This generates as output:
- A folder with a subfolder for each wikipedia partition. Each subfolder has a txt file with the annotations and a pkl file with a pickled annotation data structure.
- A file called Entities_Statistics with basic statistical information of the generated corpus (number of sentences and number of tokens).
python punct_alignment_BIO.py
This script will use the output from step 2.4 as input. If the name of this output folder is different than process_wiki_files_output, change the name in this script. It verifies tokenization, correcting some punctuation problems and format the annotations according to the BIO format.
It generates as output:
- A folder (process_wiki_files_output_BIO) with with a subfolder for each wikipedia partition. Each subfolder has a txt file with the annotations with the applied corrections and using the BIO format.
- A concatenated file (inside the output folder) corpus_total_BIO with the whole annotated text (to be used in the next steps for statistical analysis).

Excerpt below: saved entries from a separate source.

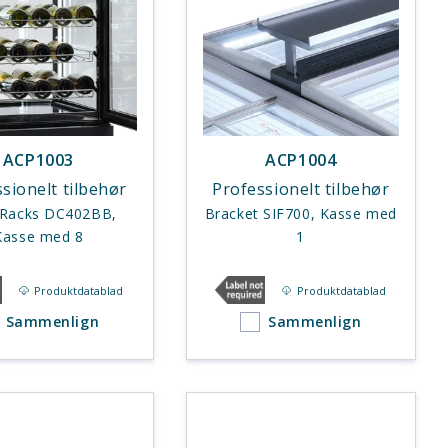
ACP1003
ACP1004
sionelt tilbehør
Professionelt tilbehør
 Racks DC402BB,
Bracket SIF700, Kasse med
Kasse med 8
1
Produktdatablad
Produktdatablad
Sammenlign
Sammenlign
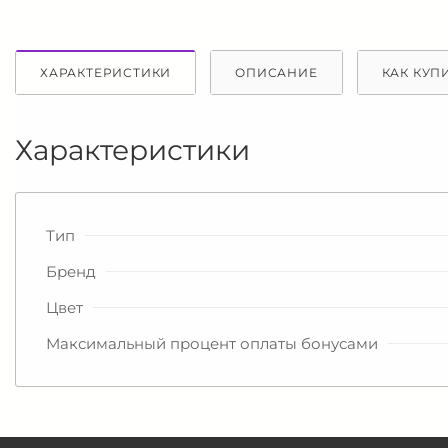
ХАРАКТЕРИСТИКИ
ОПИСАНИЕ
КАК КУП
Характеристики
Тип
Бренд
Цвет
Максимальный процент оплаты бонусами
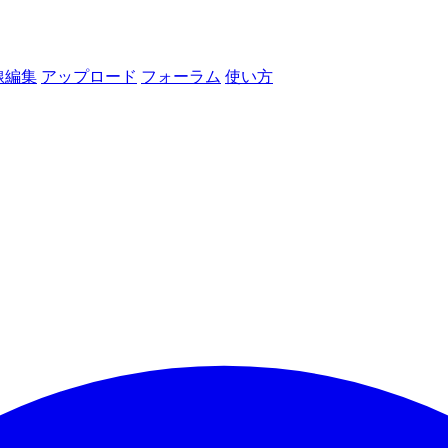
線編集
アップロード
フォーラム
使い方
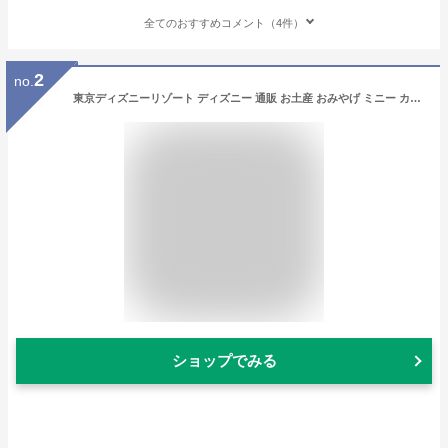
全てのおすすめコメント（4件）
2
no.
東京ディズニーリゾート ディズニー 通販 お土産 おみやげ ミニー カチューシャ リボン ミニ キーチェーン 2個セット 無料 ギフトラッピング TDR ディズニーシー ディズニーランド キーホルダー
ショップでみる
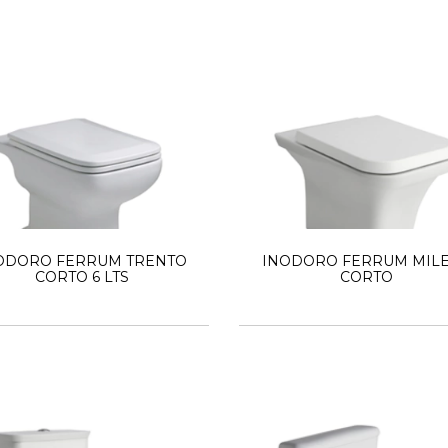
ODORO FERRUM TRENTO
INODORO FERRUM MIL
CORTO 6 LTS
CORTO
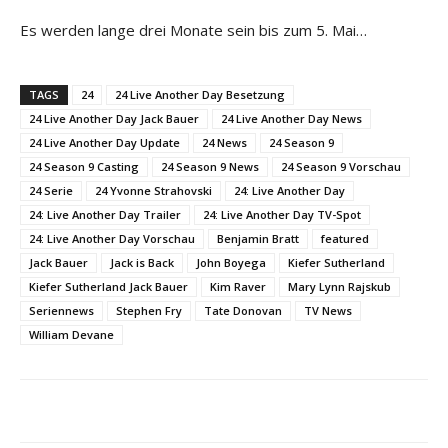
Es werden lange drei Monate sein bis zum 5. Mai…
TAGS
24
24 Live Another Day Besetzung
24 Live Another Day Jack Bauer
24 Live Another Day News
24 Live Another Day Update
24 News
24 Season 9
24 Season 9 Casting
24 Season 9 News
24 Season 9 Vorschau
24 Serie
24 Yvonne Strahovski
24: Live Another Day
24: Live Another Day Trailer
24: Live Another Day TV-Spot
24: Live Another Day Vorschau
Benjamin Bratt
featured
Jack Bauer
Jack is Back
John Boyega
Kiefer Sutherland
Kiefer Sutherland Jack Bauer
Kim Raver
Mary Lynn Rajskub
Seriennews
Stephen Fry
Tate Donovan
TV News
William Devane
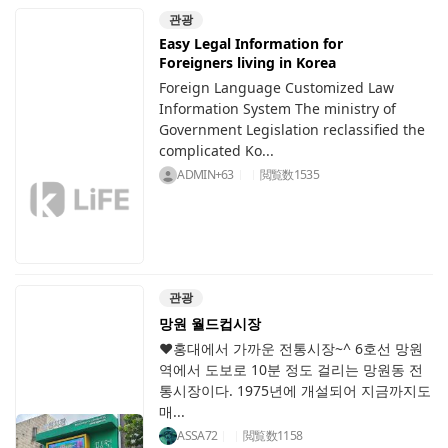
관광
Easy Legal Information for
Foreigners living in Korea
Foreign Language Customized Law
Information System The ministry of
Government Legislation reclassified the
complicated Ko...
ADMIN+63
閲覧数
1535
관광
망원 월드컵시장
♥홍대에서 가까운 전통시장~^ 6호선 망원
역에서 도보로 10분 정도 걸리는 망원동 전
통시장이다. 1975년에 개설되어 지금까지도
매...
ASSA72
閲覧数
1158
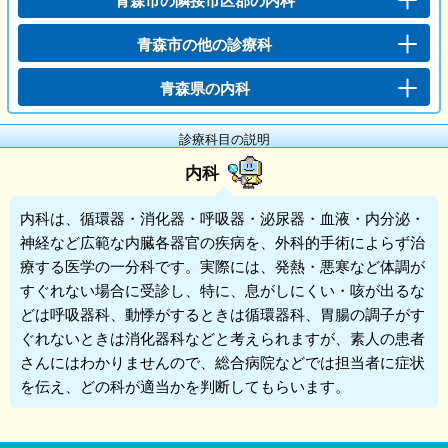
青森市の隣接市区郡の内科
青森市の他の診療科
青森県の内科
診療科目の説明
内科
内科
は、循環器・消化器・呼吸器・泌尿器・血液・内分泌・
神経など広範な内臓各器官の疾病を、外科的手術によらず治
療する医学の一分科です。実際には、発熱・悪寒など体調が
すぐれない場合に受診し、特に、息がしにくい・咳が出るな
どは呼吸器科、動悸がするときは循環器科、胃腸の調子がす
ぐれないときは消化器科などと考えられますが、素人の患者
さんにはわかりませんので、総合病院などでは担当者に症状
を伝え、どの科が適当かを判断してもらいます。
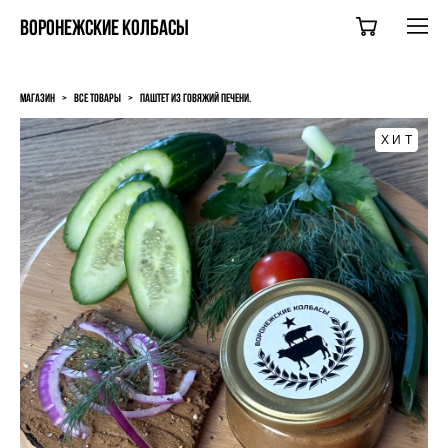
ВОРОНЕЖСКИЕ КОЛБАСЫ
магазин
>
все товары
>
паштет из говяжий печени.
ХИТ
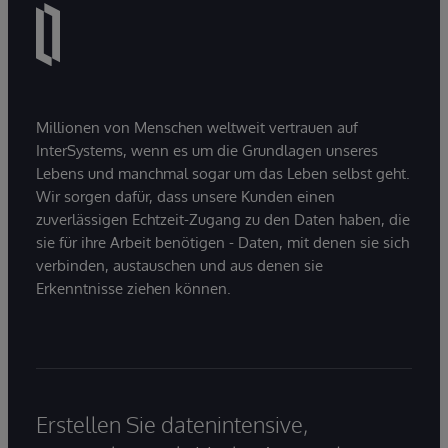
Millionen von Menschen weltweit vertrauen auf
InterSystems, wenn es um die Grundlagen unseres
Lebens und manchmal sogar um das Leben selbst geht.
Wir sorgen dafür, dass unsere Kunden einen
zuverlässigen Echtzeit-Zugang zu den Daten haben, die
sie für ihre Arbeit benötigen - Daten, mit denen sie sich
verbinden, austauschen und aus denen sie
Erkenntnisse ziehen können.
Erstellen Sie datenintensive,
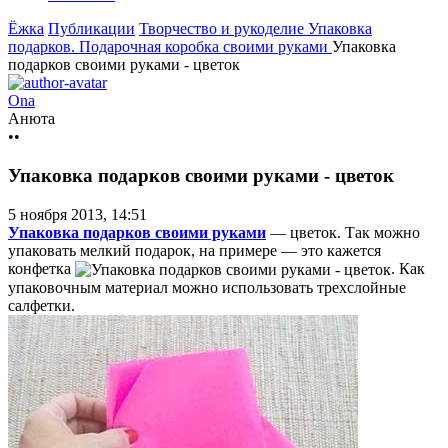
Ёжка
Публикации
Творчество и рукоделие
Упаковка
подарков. Подарочная коробка своими руками
Упаковка
подарков своими руками - цветок
Ona
Анюта
••
Упаковка подарков своими руками - цветок
5 ноября 2013, 14:51
Упаковка подарков своими руками
— цветок. Так можно
упаковать мелкий подарок, на примере — это кажется
конфетка
. Как
упаковочным материал можно использовать трехслойные
салфетки.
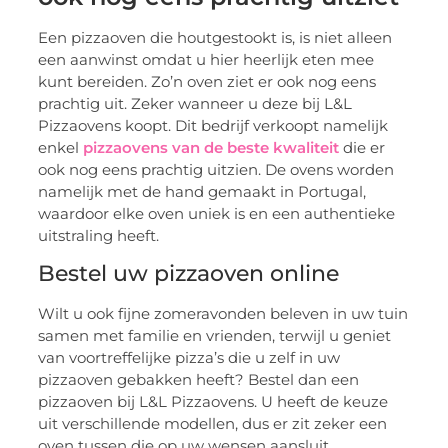
Een pizzaoven die houtgestookt is, is niet alleen
een aanwinst omdat u hier heerlijk eten mee
kunt bereiden. Zo’n oven ziet er ook nog eens
prachtig uit. Zeker wanneer u deze bij L&L
Pizzaovens koopt. Dit bedrijf verkoopt namelijk
enkel
pizzaovens van de beste kwaliteit
die er
ook nog eens prachtig uitzien. De ovens worden
namelijk met de hand gemaakt in Portugal,
waardoor elke oven uniek is en een authentieke
uitstraling heeft.
Bestel uw pizzaoven online
Wilt u ook fijne zomeravonden beleven in uw tuin
samen met familie en vrienden, terwijl u geniet
van voortreffelijke pizza’s die u zelf in uw
pizzaoven gebakken heeft? Bestel dan een
pizzaoven bij L&L Pizzaovens. U heeft de keuze
uit verschillende modellen, dus er zit zeker een
oven tussen die op uw wensen aansluit.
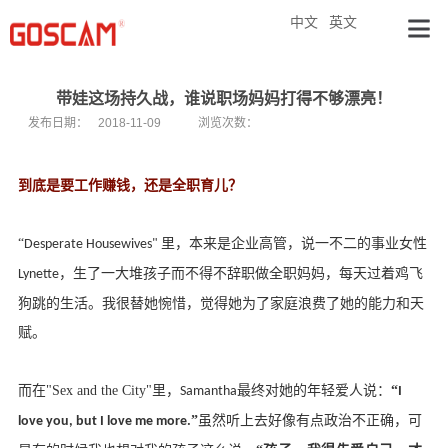
中文
英文
带娃这场持久战，谁说职场妈妈打得不够漂亮！
发布日期：
2018-11-09
浏览次数：
到底是要工作赚钱，还是全职育儿？
“
里，本来是企业高管，说一不二的事业女性
Desperate Housewives"
，生了一大堆孩
子而不得不辞职做全职妈妈，每天过着鸡飞
Lynette
狗跳的生活。我很替她惋惜，觉得她为了家庭浪费了她的能力和天
赋。
而在
"Sex and the City"
里，
最终对她的年轻爱人说：
“
Samantha
I
”
虽然听上去好像有点政治不正确，可
love you, but I love me more.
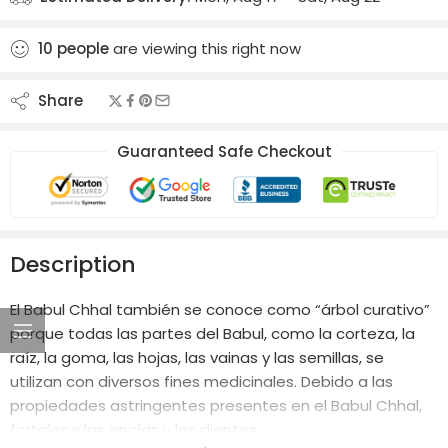
10
people
are viewing this right now
Share
Guaranteed Safe Checkout
Description
El Babul Chhal también se conoce como “árbol curativo”
porque todas las partes del Babul, como la corteza, la
raíz, la goma, las hojas, las vainas y las semillas, se
utilizan con diversos fines medicinales. Debido a las
propiedades astringentes presentes en el Babul Chhal,
fortalece las encías y los dientes.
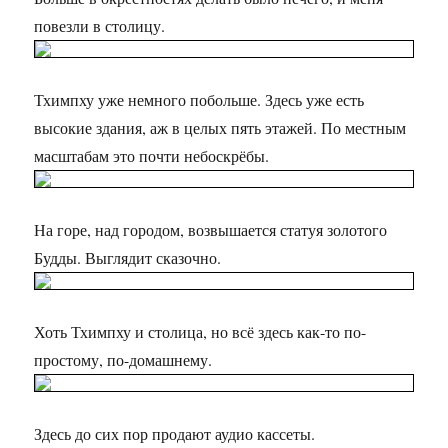
повезли в столицу.
Тхимпху уже немного побольше. Здесь уже есть
высокие здания, аж в целых пять этажей. По местным
масштабам это почти небоскрёбы.
На горе, над городом, возвышается статуя золотого
Будды. Выглядит сказочно.
Хоть Тхимпху и столица, но всё здесь как-то по-
простому, по-домашнему.
Здесь до сих пор продают аудио кассеты.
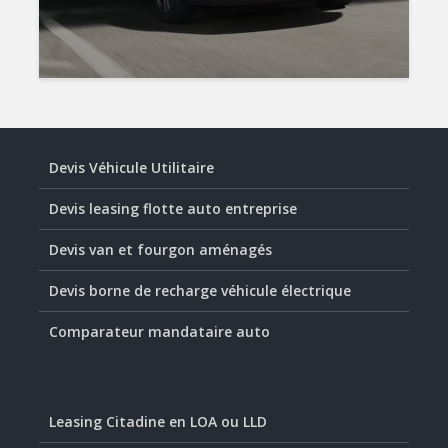
Devis Véhicule Utilitaire
Devis leasing flotte auto entreprise
Devis van et fourgon aménagés
Devis borne de recharge véhicule électrique
Comparateur mandataire auto
Leasing Citadine en LOA ou LLD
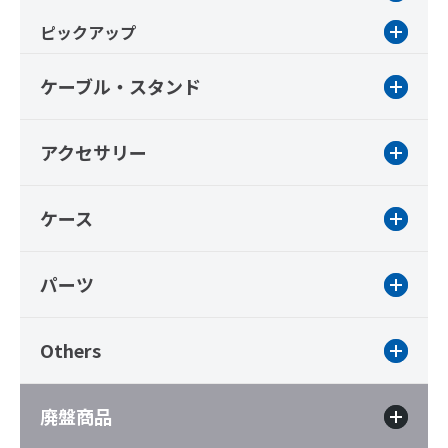
ピックアップ
ケーブル・スタンド
アクセサリー
ケース
パーツ
Others
廃盤商品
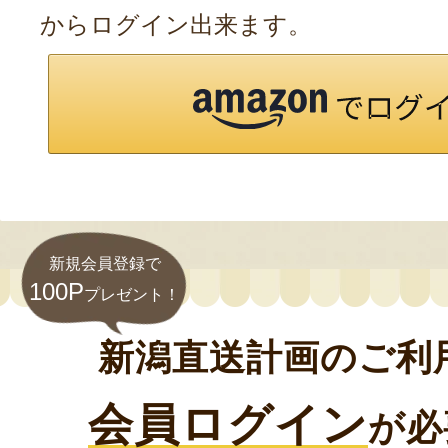
からログイン出来ます。
新規会員登録で
100P
プレゼント！
新潟直送計画のご利
会員ログイン
が必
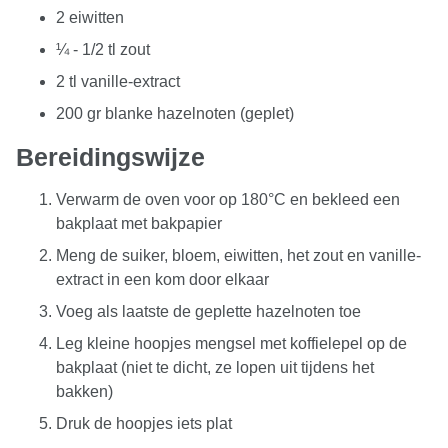
2 eiwitten
¼ - 1/2 tl zout
2 tl vanille-extract
200 gr blanke hazelnoten (geplet)
Bereidingswijze
Verwarm de oven voor op 180°C en bekleed een
bakplaat met bakpapier
Meng de suiker, bloem, eiwitten, het zout en vanille-
extract in een kom door elkaar
Voeg als laatste de geplette hazelnoten toe
Leg kleine hoopjes mengsel met koffielepel op de
bakplaat (niet te dicht, ze lopen uit tijdens het
bakken)
Druk de hoopjes iets plat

This output can then be used to train a tagging model for that language. You have a choice of using the concatened file or select files from the subfolders.
python statistics_BIO.py
This script will use the concatenated output file from step 3.1 (corpus_total_BIO) as input.
It generates statistics_BIO file with the following information:
- Number of tokens
- Number of tokens with "O" tag
- Number of tokens concerning entities (tagged "B" or "I")
- Number of entities in the corpus
- List of UNER classes and number of occurrences in the corpus.
python statistics_BIO_advanced.py
This script will use the concatenated output file from step 3.1 (corpus_total_BIO) as input.
It generates statistics_advanced_BIO file with the following information:
- Number of unique entities in the concatenated corpus
- List of the unique entities and the corresponding UNER tag